Before coming to any conclusion, there are a few factors that we need to understand. First, the sudden jump in profitability has been on account of higher passenger yield achieved (up 29 per cent to Rs 4412 as compared to Rs 3421 in December 2011) and lower fuel expenses as a percentage of sales. However, the primary reason behind the increased passenger yield is the cancellation of Kingfisher’s licenses, which led to a higher market share gained by other companies and increased fares. Even the change in accounting policy for foreign exchange rates has helped the company at the bottomline level.

Further, in a press release, SpiceJet’s management has mentioned that, “Notwithstanding this improvement, which certainly augurs well for civil aviation sector in the country, the fact remains that the Indian airline industry continues to bear the brunt of extremely high incidence of taxation. A weighted average tax rate of 24 per cent on Aviation Turbine Fuel prices across various stations in India is among the highest in the world, and constitutes the biggest hurdle for domestic carriers in their quest for long term profitable growth”.[PAGE BREAK]

What Lies Ahead?

The first source of succour for any troubled industry is the government. In case of aviation too, the government had done its two bits. In a recent move, it has allowed a 49 per cent FDI in aviation. However, not much has happened after that. It seems that not many foreign companies are interested in buying out the troubled Indian aviation players.

The situation is not any different for global aviation players, who are not in any better shape than the Indian companies. To give you a perspective, only eight of the 250-odd aviation companies globally are profitable, raking in around USD 500 million in operating profits. There are just three of them who earn in excess of a billion dollars in operating profits. In fact, over the past few years, the EBITDA margins for aviation companies have declined and so have the profits. (See Charts: EBITDA Margins Of Global Airlines, Net Profit Of Global Airlines).

 

It is well known that the industry has been in losses ever since it was invented by the Wright brothers. With thinner net margins that are only shrinking by the day, no one would like to needlessly burn their fingers in highly regulated skies like those in India.

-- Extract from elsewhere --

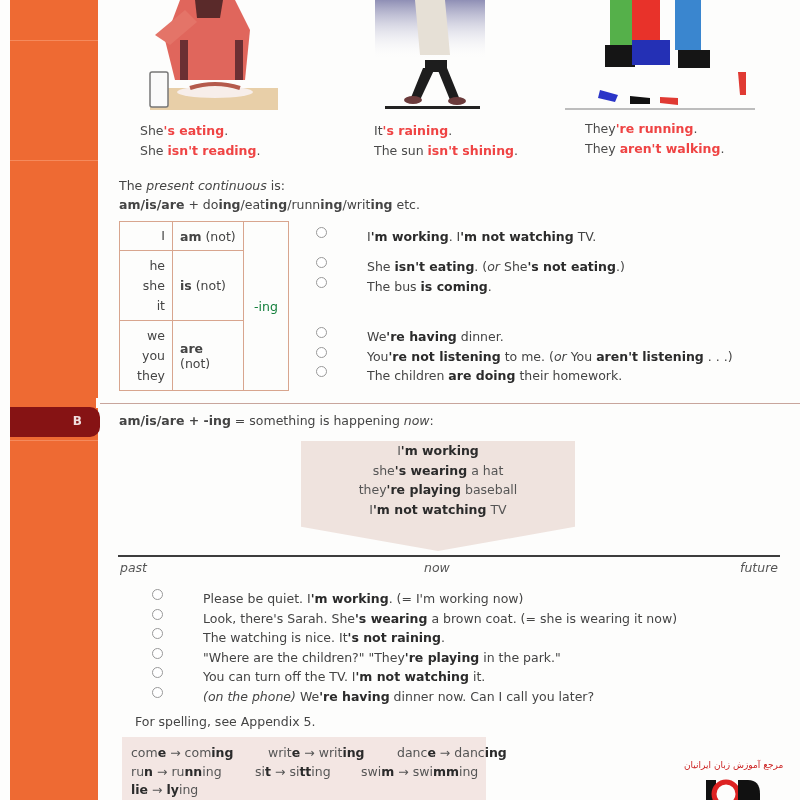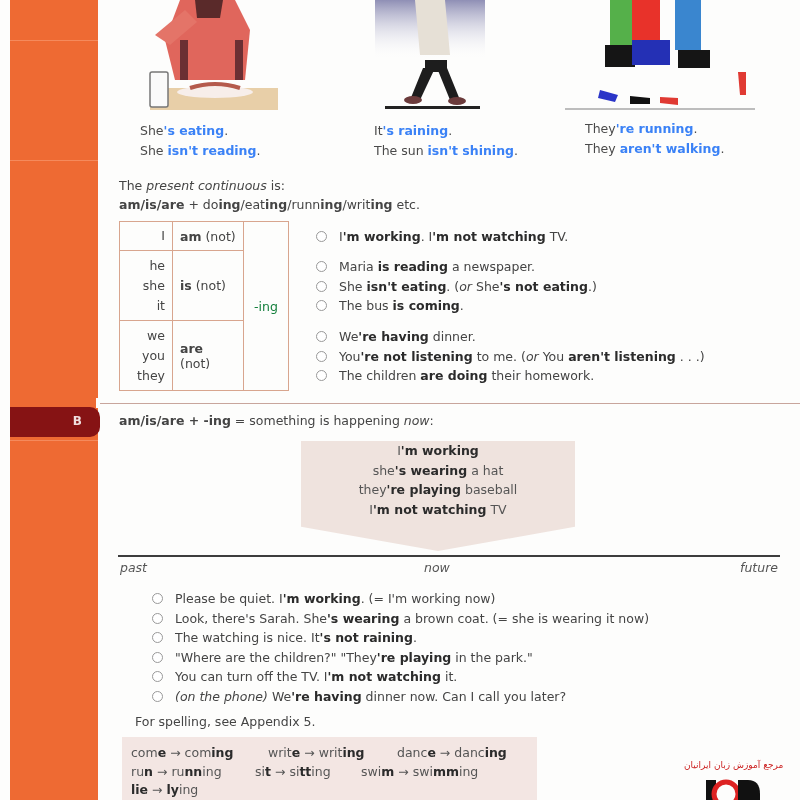"'s eating" .caption b { color: #3b82f6 -> #ef4444 }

In recent times, a carrier from UAE, Etihad, has shown a keen interest in going against the tide. The Abu Dhabi-based airline had initially evinced interest in both Jet as well as Kingfisher, but there is no clarification on whether they will really invest in either of them as yet. The talks with Kingfisher fell through after it failed to impress both Etihad and the DGCA with its financial turnaround plan. According to sources, Etihad may buy a 24 per cent stake in Jet Airways for about Rs 1800 crore, but again, there is not enough clarity on this part. In another development, rumours are surfacing about Qatar Airways wanting to buy a stake in SpiceJet. However, Qatar Airways itself has denied any interest in buying a stake in the company.

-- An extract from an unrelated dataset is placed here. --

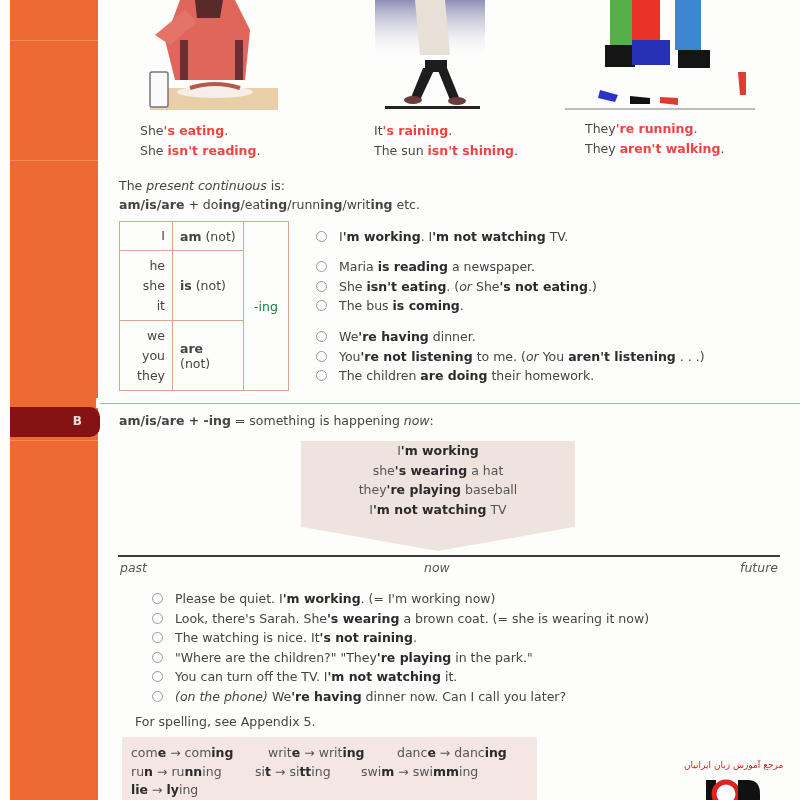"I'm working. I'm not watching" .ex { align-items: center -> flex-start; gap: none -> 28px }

Analysts suggest that Kingfisher would require at least Rs 3000-5000 crore to re-start its operations. Anything less than that will not be of any use. Though the company’s management has stated that it is restarting with a minimum of 7 ATRs in February 2013, there is no confirmation on this part. Will this bring back any cheer to investors who are currently stuck with this dud stock in their portfolio? We don’t think so. As far as Jet Airways is concerned, you could expect some clarity over the next 10-20 days. Having said that, the valuation at which the deal goes through will certainly be a matter of great concern. Until then, staying away from stocks in the aviation sector seems to be the only prudent investment strategy.